A growth recession is the only way the Fed can fight accelerating inflation

  • Current U.S. bond yields are not reflecting deteriorating price stability.

  • A strongly growing U.S. economy and a tame inflation are now beyond reach.

  • The pace of Fed’s monetary tightening is unacceptably slow.

Wall Street's bond trading last week ended up on an interesting note: In spite of accelerating consumer and producer prices, fixed-income markets showed a yield curve with declining inflation expectations.

Bond yields — long-term interest rates — consist of real interest rates plus an inflation premium that investors demand for holding fixed-income assets of longer maturities. That inflation premium reflects buyers' expectations of price stability as they look for inflation-adjusted investment returns.

On the face of it, therefore, the current yield curve means that the bond markets are trusting the U.S. Federal Reserve's monetary policy to keep inflation under control for the foreseeable future. A less flattering view could also be that investors are expecting the Fed's acquiescence in the economy's lackluster growth scenario — a thought sharply at odds with U.S. President Donald Trump expectation of soaring demand and output at annual rates of 5 percent in the months ahead.

Looking at the Fed, there are a few things to think about.

First, the real and effective federal funds rate of 1.9 percent is negative when corrected for the core consumer price inflation of 2.4 percent, or zero if deflated by the core private consumption expenditure gauge of 1.9 percent.

Monetary fine-tuning is a fool's errand

The federal funds rate is the only interest rate the Fed directly controls.

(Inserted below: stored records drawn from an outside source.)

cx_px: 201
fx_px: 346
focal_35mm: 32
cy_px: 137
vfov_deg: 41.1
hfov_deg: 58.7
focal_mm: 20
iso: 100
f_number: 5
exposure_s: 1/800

A negative, or zero percent, real federal funds rate at the time when the key inflation indicators are exceeding or hitting the upper limits of the Fed's medium-term inflation targets inspires no particular confidence that the price stability will be painlessly restored over any relevant investment horizon.

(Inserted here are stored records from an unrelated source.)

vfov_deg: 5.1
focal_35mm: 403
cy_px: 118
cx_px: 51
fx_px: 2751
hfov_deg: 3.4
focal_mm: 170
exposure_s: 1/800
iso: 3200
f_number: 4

Second, it follows, then, that the Fed's pace of credit tightening is too slow to deal with rising price pressures in labor and product markets. The Fed has withdrawn $233 billion of liquidity since the beginning of the year, but its monetary base (M0) at the end of last month still stood at a staggering $3.6 trillion, a nearly five-fold increase from the pre-crisis levels in the early 2008.

Third, and perhaps most importantly, the Fed cannot control any of the problems that are currently driving inflation and negatively affecting business confidence.

Those problems are of a structural nature, but the Fed will have to respond to their impact as they impinge on its mandate with respect to output, employment and price stability.